* What you have to do *
Look for "usado" in each line of the records, and copy the lines that have it.

* Data for this task *
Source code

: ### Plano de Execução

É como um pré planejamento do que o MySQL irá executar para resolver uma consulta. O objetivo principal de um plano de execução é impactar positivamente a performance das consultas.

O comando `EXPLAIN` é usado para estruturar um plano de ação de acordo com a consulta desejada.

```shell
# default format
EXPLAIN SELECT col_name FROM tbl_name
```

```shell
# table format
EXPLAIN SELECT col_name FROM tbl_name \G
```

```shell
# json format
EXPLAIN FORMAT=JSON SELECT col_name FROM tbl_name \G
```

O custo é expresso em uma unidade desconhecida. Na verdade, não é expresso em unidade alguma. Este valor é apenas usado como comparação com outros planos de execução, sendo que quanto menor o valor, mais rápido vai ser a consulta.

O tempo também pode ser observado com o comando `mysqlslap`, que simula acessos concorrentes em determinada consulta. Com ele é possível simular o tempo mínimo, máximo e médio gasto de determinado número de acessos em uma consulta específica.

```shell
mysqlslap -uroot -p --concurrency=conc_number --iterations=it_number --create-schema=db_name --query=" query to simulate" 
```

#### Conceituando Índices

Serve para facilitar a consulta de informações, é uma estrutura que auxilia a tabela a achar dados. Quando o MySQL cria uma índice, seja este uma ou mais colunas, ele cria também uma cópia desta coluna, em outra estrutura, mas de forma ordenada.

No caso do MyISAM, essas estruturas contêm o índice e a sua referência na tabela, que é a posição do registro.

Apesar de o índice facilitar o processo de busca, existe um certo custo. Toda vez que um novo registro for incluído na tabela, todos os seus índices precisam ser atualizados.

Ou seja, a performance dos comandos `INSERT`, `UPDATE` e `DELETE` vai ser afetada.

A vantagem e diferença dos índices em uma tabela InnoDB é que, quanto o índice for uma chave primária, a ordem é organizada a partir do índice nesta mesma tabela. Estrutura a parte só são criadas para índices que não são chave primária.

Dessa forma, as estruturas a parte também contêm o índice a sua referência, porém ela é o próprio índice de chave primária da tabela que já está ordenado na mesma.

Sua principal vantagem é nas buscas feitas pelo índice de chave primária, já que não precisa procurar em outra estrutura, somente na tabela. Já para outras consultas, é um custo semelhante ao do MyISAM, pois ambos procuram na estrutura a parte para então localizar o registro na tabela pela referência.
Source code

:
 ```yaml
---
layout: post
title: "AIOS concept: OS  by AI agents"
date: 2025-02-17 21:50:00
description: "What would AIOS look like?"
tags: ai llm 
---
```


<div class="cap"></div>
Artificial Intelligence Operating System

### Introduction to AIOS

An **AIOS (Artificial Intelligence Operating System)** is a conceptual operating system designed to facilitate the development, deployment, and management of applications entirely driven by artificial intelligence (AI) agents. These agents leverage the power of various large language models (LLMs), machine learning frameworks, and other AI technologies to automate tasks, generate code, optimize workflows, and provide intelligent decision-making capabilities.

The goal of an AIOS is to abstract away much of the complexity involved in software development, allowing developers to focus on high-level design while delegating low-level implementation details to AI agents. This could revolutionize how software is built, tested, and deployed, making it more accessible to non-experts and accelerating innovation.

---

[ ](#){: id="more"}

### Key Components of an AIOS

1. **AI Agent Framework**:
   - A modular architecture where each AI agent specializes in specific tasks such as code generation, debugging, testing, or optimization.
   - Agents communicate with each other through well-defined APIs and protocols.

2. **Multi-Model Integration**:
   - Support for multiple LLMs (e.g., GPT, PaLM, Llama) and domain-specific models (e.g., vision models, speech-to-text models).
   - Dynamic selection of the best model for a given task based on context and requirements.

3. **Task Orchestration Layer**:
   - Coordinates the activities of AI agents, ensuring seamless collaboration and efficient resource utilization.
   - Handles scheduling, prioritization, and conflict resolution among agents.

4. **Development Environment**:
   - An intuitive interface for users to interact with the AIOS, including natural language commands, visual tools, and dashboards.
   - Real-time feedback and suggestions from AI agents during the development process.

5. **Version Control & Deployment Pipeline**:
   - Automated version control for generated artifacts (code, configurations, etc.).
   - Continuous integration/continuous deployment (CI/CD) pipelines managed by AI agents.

* Written response *
O comando `EXPLAIN` é usado para estruturar um plano de ação de acordo com a consulta desejada.
O custo é expresso em uma unidade desconhecida. Na verdade, não é expresso em unidade alguma. Este valor é apenas usado como comparação com outros planos de execução, sendo que quanto menor o valor, mais rápido vai ser a consulta.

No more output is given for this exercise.